1 avril 2025 | Par Jacques Quintin | Parcours migratoire, Philosophie, vol. 23, no 2

▪ Source : Nicole Boisvert ©2011

Mes ancêtres sont des immigrants. J’ai la chance de voyager ailleurs dans le monde; je constate qu’il y a des immigrants partout. Et cela depuis toujours. Socrate, le philosophe grecque, était aussi un immigrant, un sans papier. Se pourrait-il que l’immigration soit le propre de la condition humaine?

Plusieurs immigrants ont immigré pour fuir une condition inacceptable et pour améliorer leur sort. Même si c’est fait volontairement, ils vivent un déracinement. C’est douloureux. Changer de pays, c’est souvent aussi changer de langue et de culture en laissant derrière soi d’autres membres de la famille et des amis. Et s’enraciner, ça prend du temps. Pour le Québec, cela signifie commencer à danser à la québécoise, s’immerger dans la littérature d’ici et chanter les mêmes chansons que celles de ses voisins sans pour autant abandonner sa propre culture et sa propre langue. La médiation de l’histoire devient importante.

Je vois dans l’immigré une personne qui apprend le métier de la traduction, la capacité de passer d’un univers de sens à un autre. Cela nous donne des gens qui ont la qualité de poser un regard neuf sur notre monde actuel.

Pouvons-nous imaginer un Québec sans la présence des Italiens, des Grecs, des Portugais, des Vietnamiens, des Haïtiens et tous les autres, visibles et invisibles ? Il ne faut pas oublier que nous dépendons d’autrui pour devenir soi-même. Car chaque être humain se bâtit sur des différences. Il y a immigration à chaque fois que l’être humain tente de comprendre une autre personne avec son monde. Pas facile !

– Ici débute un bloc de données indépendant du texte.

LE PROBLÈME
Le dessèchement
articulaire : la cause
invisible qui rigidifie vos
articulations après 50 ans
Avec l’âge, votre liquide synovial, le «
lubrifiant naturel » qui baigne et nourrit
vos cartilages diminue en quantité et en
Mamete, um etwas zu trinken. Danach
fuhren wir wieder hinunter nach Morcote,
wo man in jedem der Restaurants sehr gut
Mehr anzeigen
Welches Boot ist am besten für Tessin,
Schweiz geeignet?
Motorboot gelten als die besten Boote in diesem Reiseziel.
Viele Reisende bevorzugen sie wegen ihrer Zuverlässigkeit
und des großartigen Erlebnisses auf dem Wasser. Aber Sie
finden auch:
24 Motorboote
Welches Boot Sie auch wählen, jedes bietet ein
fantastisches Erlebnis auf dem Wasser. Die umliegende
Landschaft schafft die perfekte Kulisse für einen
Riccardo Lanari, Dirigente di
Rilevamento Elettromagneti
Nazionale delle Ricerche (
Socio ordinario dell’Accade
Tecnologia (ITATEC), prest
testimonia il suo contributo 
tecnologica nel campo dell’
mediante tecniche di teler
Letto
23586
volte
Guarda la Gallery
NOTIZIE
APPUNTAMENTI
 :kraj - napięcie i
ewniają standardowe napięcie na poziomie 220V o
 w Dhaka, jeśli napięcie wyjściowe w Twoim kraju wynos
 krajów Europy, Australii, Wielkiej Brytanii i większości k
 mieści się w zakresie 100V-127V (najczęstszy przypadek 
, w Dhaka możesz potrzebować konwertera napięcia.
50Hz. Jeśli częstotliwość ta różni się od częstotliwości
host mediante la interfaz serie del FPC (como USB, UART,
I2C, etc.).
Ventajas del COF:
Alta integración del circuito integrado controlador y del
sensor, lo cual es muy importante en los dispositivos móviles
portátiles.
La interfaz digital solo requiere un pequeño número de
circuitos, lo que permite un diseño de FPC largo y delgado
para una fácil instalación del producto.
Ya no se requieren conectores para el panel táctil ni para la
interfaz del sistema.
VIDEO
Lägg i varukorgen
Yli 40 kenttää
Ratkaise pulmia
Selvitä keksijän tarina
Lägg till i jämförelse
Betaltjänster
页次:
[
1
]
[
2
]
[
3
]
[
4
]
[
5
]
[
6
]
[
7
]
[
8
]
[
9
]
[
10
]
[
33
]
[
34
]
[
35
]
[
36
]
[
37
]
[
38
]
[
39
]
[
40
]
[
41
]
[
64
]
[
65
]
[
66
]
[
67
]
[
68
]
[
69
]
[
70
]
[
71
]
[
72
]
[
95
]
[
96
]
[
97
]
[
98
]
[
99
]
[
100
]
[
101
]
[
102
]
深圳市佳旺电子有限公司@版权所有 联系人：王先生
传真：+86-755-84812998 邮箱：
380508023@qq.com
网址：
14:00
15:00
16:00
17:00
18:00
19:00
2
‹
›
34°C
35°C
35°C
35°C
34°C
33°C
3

Il convient de se rappeler que dans tout être humain se cache le rêve de vivre ailleurs. On ressent un besoin de s’arracher à sa condition. Devenir autre que soi nous donne des ailes. Plusieurs oiseaux l’ont compris. Notre pensée est voyageuse. Est-ce le sens premier de la liberté? Les enfants apprennent à quitter le giron de la famille pour l’école. Ensuite, c’est le monde du travail. On cherche constamment à se départir de quelque chose : d’un passé, d’un poids. On veut surtout découvrir d’autres horizons, des trésors cachés, de nouvelles manières de vivre. Alors, on s’intéresse à autrui, on apprend d’autres langues, on initie d’autres relations.

L’immigration n’est pas possible si nous tolérons une seule manière de comprendre le monde. Ce n’est pas pour rien qu’on dit que les voyages forment la jeunesse. Les absolus ne sont plus possibles. Dans tous les idéaux, il y a de l’altérité et des ouvertures qui portent notre regard au loin.

Dans chaque immigrant, il y a une parole qui cherche une expression. Il faudrait l’écouter. Commençons par fréquenter les festivals de cinéma du monde, les littératures étrangères, les musiques d’ailleurs. L’intégration se mesure à la qualité de notre dialogue.